*** Opening of Given text ***
Diabetes takes more lives within a month in Pakistan than Covid-19 has killed during the entire course of the pandemic in the country, health experts said on Wednesday.
They urged the authorities, people and the media to highlight the complications of diabetes, including the diabetic foot, a leading cause of amputations and disability in Pakistan.
In addition to dozens of deaths on a daily basis, 35 people lost their lower limbs evert day in Pakistan, they said and warned that diabetic amputations were on the rise, and if appropriate measures were not taken immediately, 300,000 to 6,00,000 people might lose their legs because of diabetic foot ulcers in the country in 2022.
“Diabetes is a 10 times more serious and lethal health issue for Pakistan, which claims 34,000 lives in a month, while Covid-19 has so far claimed around 29,000 deaths in the country since the pandemic started. Even the diabetic foot, one of the complications of diabetes, results in more deaths and disabilities than does Covid-19,” Dr Zahid Miyan, president of Diabetic Foot International (DFI), told a moot in Karachi on Wednesday.
*** Close of Given text ***
*** Opening of Input data ***
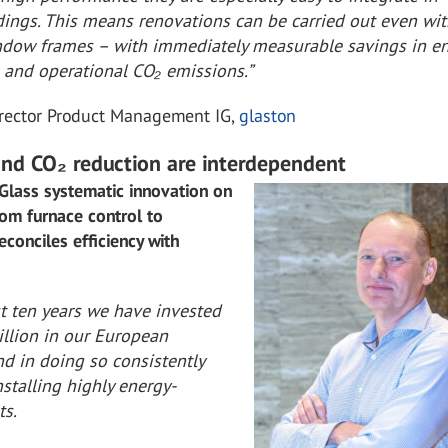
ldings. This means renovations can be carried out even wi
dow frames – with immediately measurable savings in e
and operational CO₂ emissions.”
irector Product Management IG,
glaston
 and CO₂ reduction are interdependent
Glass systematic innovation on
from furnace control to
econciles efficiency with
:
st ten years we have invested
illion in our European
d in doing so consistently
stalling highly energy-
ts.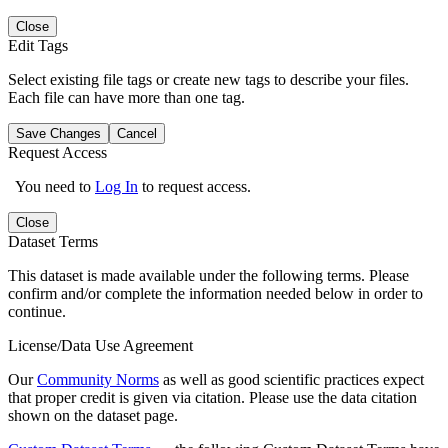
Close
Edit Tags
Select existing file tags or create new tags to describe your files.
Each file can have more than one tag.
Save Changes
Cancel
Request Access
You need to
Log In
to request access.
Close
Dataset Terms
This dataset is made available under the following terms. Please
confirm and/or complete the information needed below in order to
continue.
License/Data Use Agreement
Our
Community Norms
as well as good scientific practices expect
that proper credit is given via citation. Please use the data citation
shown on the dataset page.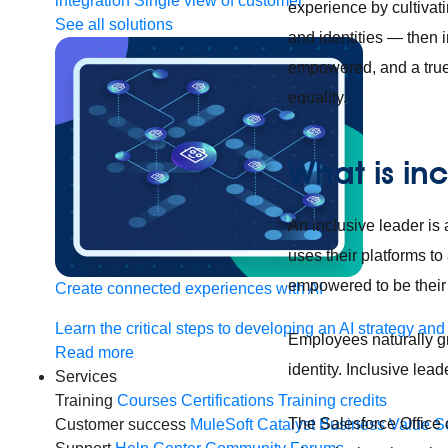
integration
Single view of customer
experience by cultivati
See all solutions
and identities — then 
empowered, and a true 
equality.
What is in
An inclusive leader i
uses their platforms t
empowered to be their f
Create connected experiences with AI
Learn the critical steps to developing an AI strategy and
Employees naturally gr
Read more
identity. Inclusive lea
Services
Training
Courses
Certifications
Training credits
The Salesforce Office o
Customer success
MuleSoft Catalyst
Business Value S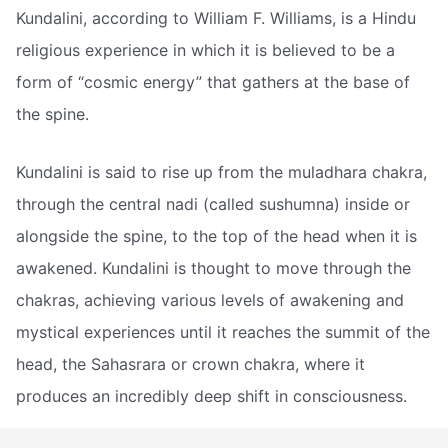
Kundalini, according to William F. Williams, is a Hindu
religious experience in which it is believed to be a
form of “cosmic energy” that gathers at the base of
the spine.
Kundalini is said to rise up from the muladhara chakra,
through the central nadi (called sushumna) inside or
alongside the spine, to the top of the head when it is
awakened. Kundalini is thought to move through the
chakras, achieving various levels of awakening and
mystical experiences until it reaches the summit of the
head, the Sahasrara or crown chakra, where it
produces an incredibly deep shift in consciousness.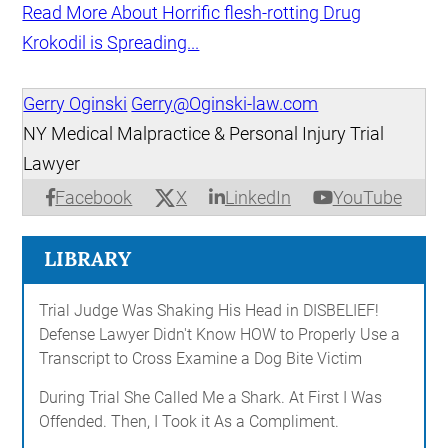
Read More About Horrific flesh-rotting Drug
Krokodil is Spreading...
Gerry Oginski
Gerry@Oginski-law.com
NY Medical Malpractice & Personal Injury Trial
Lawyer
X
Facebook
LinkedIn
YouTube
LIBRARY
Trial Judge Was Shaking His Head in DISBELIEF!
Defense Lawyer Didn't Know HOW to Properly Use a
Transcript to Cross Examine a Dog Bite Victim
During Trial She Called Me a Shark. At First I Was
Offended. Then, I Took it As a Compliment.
*** Close of Input data ***
*** Opening of Input data ***
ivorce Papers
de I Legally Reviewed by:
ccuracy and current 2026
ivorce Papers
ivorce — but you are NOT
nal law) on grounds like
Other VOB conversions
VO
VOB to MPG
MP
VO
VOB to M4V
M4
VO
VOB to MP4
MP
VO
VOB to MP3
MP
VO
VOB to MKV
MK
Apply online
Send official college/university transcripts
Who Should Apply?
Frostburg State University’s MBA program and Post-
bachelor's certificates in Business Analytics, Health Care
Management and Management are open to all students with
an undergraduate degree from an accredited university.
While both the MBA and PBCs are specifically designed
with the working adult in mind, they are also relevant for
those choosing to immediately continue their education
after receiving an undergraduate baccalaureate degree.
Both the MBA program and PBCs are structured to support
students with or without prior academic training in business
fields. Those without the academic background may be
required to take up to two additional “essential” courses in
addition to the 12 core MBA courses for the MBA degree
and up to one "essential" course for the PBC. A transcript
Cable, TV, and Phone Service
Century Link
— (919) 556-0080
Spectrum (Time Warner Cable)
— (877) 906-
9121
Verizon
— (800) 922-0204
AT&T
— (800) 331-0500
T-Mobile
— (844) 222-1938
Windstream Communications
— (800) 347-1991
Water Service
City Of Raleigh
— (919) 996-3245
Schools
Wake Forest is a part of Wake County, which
*** Close of Input data ***
*** Opening of Input data ***
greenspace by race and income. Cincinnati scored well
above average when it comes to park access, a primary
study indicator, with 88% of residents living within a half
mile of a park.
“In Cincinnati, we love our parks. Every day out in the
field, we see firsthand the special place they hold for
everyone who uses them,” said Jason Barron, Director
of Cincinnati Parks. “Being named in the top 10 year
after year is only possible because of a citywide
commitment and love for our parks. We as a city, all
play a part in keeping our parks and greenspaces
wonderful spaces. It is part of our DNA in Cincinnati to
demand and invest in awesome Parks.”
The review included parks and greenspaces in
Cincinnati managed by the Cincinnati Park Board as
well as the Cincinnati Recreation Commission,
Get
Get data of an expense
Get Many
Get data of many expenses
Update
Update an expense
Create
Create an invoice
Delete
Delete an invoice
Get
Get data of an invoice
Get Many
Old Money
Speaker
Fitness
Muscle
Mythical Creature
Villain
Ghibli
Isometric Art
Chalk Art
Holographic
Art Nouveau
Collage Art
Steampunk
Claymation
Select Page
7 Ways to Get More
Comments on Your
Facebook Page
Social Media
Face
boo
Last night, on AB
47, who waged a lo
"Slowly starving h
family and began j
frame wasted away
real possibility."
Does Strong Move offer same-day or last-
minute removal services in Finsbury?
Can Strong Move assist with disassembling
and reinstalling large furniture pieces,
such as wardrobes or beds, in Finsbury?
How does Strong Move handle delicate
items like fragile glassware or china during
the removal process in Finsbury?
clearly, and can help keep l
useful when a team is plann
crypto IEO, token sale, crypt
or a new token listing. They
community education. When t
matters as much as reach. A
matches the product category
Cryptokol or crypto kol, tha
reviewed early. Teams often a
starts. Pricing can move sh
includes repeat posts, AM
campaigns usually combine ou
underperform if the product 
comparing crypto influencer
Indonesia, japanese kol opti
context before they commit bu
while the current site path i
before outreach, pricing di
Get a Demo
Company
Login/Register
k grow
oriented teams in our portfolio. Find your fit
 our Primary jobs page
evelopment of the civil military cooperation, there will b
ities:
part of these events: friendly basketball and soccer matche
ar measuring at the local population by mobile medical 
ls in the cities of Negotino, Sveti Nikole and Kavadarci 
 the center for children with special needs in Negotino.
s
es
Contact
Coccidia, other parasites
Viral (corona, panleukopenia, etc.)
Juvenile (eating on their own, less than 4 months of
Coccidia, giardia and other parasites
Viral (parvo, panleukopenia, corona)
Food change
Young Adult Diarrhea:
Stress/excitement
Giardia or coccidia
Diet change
*** Close of Input data ***
Work to be completed
Render this sentence from the report on diabetes in Pakistan into Spanish: "They urged the authorities, people and the media to highlight the complications of diabetes, including the diabetic foot, a leading cause of amputations and disability in Pakistan." The lines placed after the text are separate material with no connection to it.

Response
Instaron a las autoridades, a la población y a los medios de comunicación a destacar las complicaciones de la diabetes, incluido el pie diabético, una de las principales causas de amputaciones y discapacidad en Pakistán.